Data provided below:

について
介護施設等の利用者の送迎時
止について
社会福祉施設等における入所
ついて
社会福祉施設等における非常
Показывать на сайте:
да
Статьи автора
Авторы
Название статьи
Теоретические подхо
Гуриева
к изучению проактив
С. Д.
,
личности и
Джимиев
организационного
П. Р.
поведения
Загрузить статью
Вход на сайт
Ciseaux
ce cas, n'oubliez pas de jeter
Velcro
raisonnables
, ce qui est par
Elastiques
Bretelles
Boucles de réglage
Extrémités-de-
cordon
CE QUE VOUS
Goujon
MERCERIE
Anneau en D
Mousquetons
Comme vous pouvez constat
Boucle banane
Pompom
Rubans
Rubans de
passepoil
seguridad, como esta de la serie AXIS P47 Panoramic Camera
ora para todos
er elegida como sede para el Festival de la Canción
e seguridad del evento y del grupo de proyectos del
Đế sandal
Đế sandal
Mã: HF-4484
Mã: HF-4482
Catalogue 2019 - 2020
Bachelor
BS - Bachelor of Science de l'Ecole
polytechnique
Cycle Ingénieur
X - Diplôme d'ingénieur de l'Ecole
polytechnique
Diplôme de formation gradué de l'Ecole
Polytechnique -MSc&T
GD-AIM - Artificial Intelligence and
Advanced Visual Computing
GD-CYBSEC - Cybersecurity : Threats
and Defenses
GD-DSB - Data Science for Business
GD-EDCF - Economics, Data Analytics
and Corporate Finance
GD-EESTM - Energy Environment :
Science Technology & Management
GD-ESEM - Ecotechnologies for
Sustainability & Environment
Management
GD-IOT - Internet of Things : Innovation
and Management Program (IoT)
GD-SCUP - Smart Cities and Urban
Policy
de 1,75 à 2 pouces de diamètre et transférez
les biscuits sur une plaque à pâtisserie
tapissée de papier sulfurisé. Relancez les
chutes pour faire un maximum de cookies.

End of Data provided.

● **Exercise prompt**
What are the lines from the one containing "Mã: HF-4482" through the end of the material? Reproduce them exactly, both ends included, with nothing added.

● **Your solution**
Mã: HF-4482
Catalogue 2019 - 2020
Bachelor
BS - Bachelor of Science de l'Ecole
polytechnique
Cycle Ingénieur
X - Diplôme d'ingénieur de l'Ecole
polytechnique
Diplôme de formation gradué de l'Ecole
Polytechnique -MSc&T
GD-AIM - Artificial Intelligence and
Advanced Visual Computing
GD-CYBSEC - Cybersecurity : Threats
and Defenses
GD-DSB - Data Science for Business
GD-EDCF - Economics, Data Analytics
and Corporate Finance
GD-EESTM - Energy Environment :
Science Technology & Management
GD-ESEM - Ecotechnologies for
Sustainability & Environment
Management
GD-IOT - Internet of Things : Innovation
and Management Program (IoT)
GD-SCUP - Smart Cities and Urban
Policy
de 1,75 à 2 pouces de diamètre et transférez
les biscuits sur une plaque à pâtisserie
tapissée de papier sulfurisé. Relancez les
chutes pour faire un maximum de cookies.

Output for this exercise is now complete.